Bhushitha Hashan

Posted on Mar 18

Speed vs Truth: Understanding Redis the Way Engineers Actually Do

#systemdesign #redis #softwaredevelopment #distributedsystems

Late Afternoon, Real System, Real Confusion

The office was quieter than usual. Most people had already left, but one corner still had life in it.

A whiteboard covered in boxes, arrows, and half-erased notes.

And in front of it,Arjun.

A few weeks into his internship, he had reached that stage where things no longer looked simple… but also didn’t fully make sense yet.

Behind him, leaning on the desk with a coffee mug that had clearly been refilled too many times, stood Maya,the senior systems engineer.

She watched him stare at the diagram for a while before speaking.

“Alright,” she said, calm and direct. “You’ve been staring at that same box for five minutes. What’s bothering you?”

Arjun didn’t turn immediately. He pointed at the whiteboard.

A box labeled:

Redis

“I get that this is for speed,” he said slowly. “Like… we put it in front of the database so things don’t get slow.”

Maya nodded. “Good. That’s the surface-level answer. Keep going.”

Arjun hesitated, then turned.

“But it feels… fake.”

Maya raised an eyebrow. “Fake?”

“Yeah,” he said. “Like it’s not real storage. It’s just… temporary. So why are we trusting it at all?”

Maya smiled.

“Good,” she said. “Now we can actually start.”

What Redis Actually Is (Explained Like You Mean It)

Maya walked to the whiteboard and drew two boxes.

[ Redis ] -------- [ Database ]
   (RAM)             (Disk)

She tapped the first box.

“Redis lives in memory. RAM. That’s why it’s fast.”

Material provided:
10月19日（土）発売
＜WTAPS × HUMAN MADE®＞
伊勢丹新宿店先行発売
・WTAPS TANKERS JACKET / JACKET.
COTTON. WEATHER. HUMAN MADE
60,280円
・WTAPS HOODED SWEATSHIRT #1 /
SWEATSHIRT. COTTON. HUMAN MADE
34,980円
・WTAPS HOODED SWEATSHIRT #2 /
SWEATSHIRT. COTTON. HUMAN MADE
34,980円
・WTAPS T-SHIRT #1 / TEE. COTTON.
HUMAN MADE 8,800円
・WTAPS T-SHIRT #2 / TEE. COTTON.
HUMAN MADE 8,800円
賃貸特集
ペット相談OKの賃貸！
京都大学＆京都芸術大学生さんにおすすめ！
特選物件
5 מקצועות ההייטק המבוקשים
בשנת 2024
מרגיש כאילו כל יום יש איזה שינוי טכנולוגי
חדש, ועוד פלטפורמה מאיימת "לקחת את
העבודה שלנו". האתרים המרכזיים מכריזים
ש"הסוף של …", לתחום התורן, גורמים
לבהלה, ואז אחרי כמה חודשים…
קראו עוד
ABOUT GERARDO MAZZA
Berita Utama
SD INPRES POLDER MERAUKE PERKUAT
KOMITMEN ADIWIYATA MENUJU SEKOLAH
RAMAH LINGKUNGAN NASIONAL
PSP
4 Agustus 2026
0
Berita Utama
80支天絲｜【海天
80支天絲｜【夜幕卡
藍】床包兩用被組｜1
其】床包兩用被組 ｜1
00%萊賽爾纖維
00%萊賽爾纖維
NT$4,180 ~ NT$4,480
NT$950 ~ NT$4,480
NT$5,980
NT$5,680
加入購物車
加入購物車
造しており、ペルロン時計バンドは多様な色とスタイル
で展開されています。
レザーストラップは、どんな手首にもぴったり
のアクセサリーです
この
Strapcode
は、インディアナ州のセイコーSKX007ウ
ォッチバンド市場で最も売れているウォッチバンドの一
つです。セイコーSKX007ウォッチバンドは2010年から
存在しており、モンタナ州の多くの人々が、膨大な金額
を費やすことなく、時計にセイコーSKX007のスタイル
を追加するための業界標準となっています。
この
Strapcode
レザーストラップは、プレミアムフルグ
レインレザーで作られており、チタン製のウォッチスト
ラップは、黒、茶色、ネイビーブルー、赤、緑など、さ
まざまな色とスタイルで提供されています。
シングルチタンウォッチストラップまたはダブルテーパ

Required action:
Answer these about the Redis post:
1. What is Maya's job title?
2. According to Maya, how long has Arjun been staring at the same box?
3. Where does Maya say Redis lives?

Output for this exercise:
1. Senior systems engineer.
2. Five minutes.
3. In memory (RAM).